Engaging the board – making each meeting more impactful

At FNET’s recent All members meeting Danny Miles from Morrisons and Natalie McWilliam from DPS ran an engaging workshop for members to reinforce how engaging the board is crucial to embedding human rights into the business strategy and day to day activities. Here is a flavour of some of the key points which are available in a more detailed member-only guidance document.

Get to know your Board: You may have a strong sense of what you think the Board needs to know when it comes to ethical trade and human rights. The question is, how well do you know them and their individual needs? Understanding their backgrounds, personal interests, familiarity with the topic and how your asks can fit with wider business priorities will increase your influence and impact. When you get time with board members do take time to listen, cocreate not just ‘broadcast’ your points.

Provide context: For boards to provide effective oversight of human rights they need the full picture. Companies operate within broader systems which at any given moment, can be subject to events which have an impact, positive or negative, on the business. Your job is to keep your board up to date and address any uncertainty that the current context presents. Have conditions changed? Are there new trends, evolving expectations, or new risks that they should be aware of? As a business, are we doing what we said we would do? Are there reasons why we may need to change our approach? If so, what change is required, why, and what are the potential implications? Members shared the importance of always capitalising on a crisis, exploiting the use of FOMO with benchmarks and highlighting competitor case studies to prove the change is possible!

Be clear on your objectives and your ask: Boards are often short on time so its important to make every second with them count. How can you use your time to have a conversation, socialise the issue, provide new insight and reassure the individuals there is a plan and what they need to do to help deliver it. Are you asking for guidance or input? Are you seeking final sign-off on a policy or position statement? Given time with the board is short, try to get commitment to establish a broader cross-functional working group with senior representation from relevant stakeholders so you can hone future asks and insights for the board.
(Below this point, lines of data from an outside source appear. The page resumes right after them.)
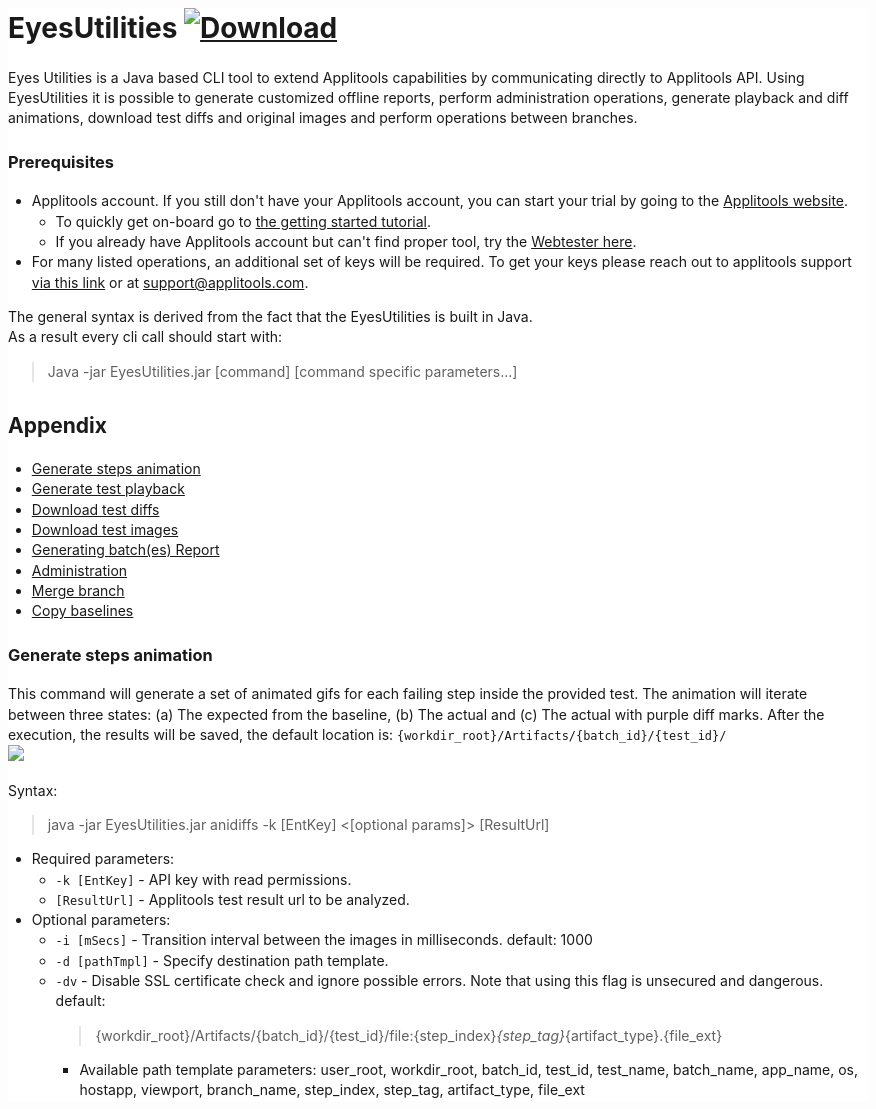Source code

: # EyesUtilities [ ![Download](https://img.shields.io/github/v/tag/applitools/EyesUtilities?label=Download&style=plastic) ](https://github.com/applitools/EyesUtilities/releases/latest)
Eyes Utilities is a Java based CLI tool to extend Applitools capabilities by communicating directly to Applitools API.
Using EyesUtilities it is possible to generate customized offline reports, perform administration operations,
generate playback and diff animations, download test diffs and original images and perform operations between branches.

### Prerequisites
* Applitools account. If you still don't have your Applitools account,
  you can start your trial by going to the [Applitools website](https://applitools.com).
    * To quickly get on-board go to [the getting started tutorial](https://applitools.com/resources/tutorial).
    * If you already have Applitools account but can't find proper tool, try the [Webtester here](https://github.com/yanirta/WebTester).
* For many listed operations, an additional set of keys will be required.
  To get your keys please reach out to applitools support [via this link](https://help.applitools.com/hc/en-us/requests/new) or at [support@applitools.com](mailto:support@applitools.com).

The general syntax is derived from the fact that the EyesUtilities is built in Java.  
As a result every cli call should start with:
>Java -jar EyesUtilities.jar [command] [command specific parameters...]

## Appendix
* [Generate steps animation](#generate-steps-animation)
* [Generate test playback](#generate-test-playback)
* [Download test diffs](#download-test-diffs)
* [Download test images](#download-test-images)
* [Generating batch(es) Report](#generating-batches-Report)
* [Administration](#administration)
* [Merge branch](#merge-branch)
* [Copy baselines](#copy-baselines)

### Generate steps animation
This command will generate a set of animated gifs for each failing step inside the provided test.
The animation will iterate between three states: (a) The expected from the baseline, (b) The actual and (c) The actual with purple diff marks.
After the execution, the results will be saved, the default location is: `{workdir_root}/Artifacts/{batch_id}/{test_id}/`  
<img src="https://user-images.githubusercontent.com/90543395/144752211-75da8461-21e7-4676-bb75-eaa06e453279.gif" width="550">

Syntax:
> java -jar EyesUtilities.jar anidiffs -k [EntKey] <[optional params]> [ResultUrl]
+ Required parameters:
    + `-k [EntKey]` - API key with read permissions.
    + `[ResultUrl]` - Applitools test result url to be analyzed.
+ Optional parameters:
    + `-i [mSecs]` - Transition interval between the images in milliseconds. default: 1000
    + `-d [pathTmpl]` - Specify destination path template.
    + `-dv` - Disable SSL certificate check and ignore possible errors. Note that using this flag is unsecured and dangerous.
      default:
      >{workdir_root}/Artifacts/{batch_id}/{test_id}/file:{step_index}_{step_tag}_{artifact_type}.{file_ext}
        + Available path template parameters: user_root, workdir_root, batch_id, test_id, test_name, batch_name, app_name, os, hostapp, viewport, branch_name, step_index, step_tag, artifact_type, file_ext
Tell stories and then back them up with data: Storytelling can help to paint a picture and reinforce the human impact of issues. Stories can be a catalyst for action, but make sure you have any supporting data (external stats, audits/ grievance/EDI/Sedex SAQ) to back up your points  and link  to how acting on human rights is creating business value and/or what further investment will be required in the future.

Help to close the knowledge gap: The human rights expectations on business are increasing, the better informed directors are the better positioned to provide meaningful sustainability oversight. Board training on Fiduciary duties, Legislative requirements, customer and investor requirements, benchmarks help reinforce their human rights responsibilities as board directors. For some topics, you may want to consider inviting an external expert or peer to emphasise the points/ recommendations you are making. For example DPS got G’s fresh to present to their board on modern slavery. Compliment with a broader delivering and operating responsibly engagement calendar to engage the wider business.

Be authentic and interesting: Be genuine, be curious, and be excited about the work. You want to impart a sense of confidence in the direction that you and the business are taking towards meeting its human rights goals. Leave energy in the room so they are keen to have you back!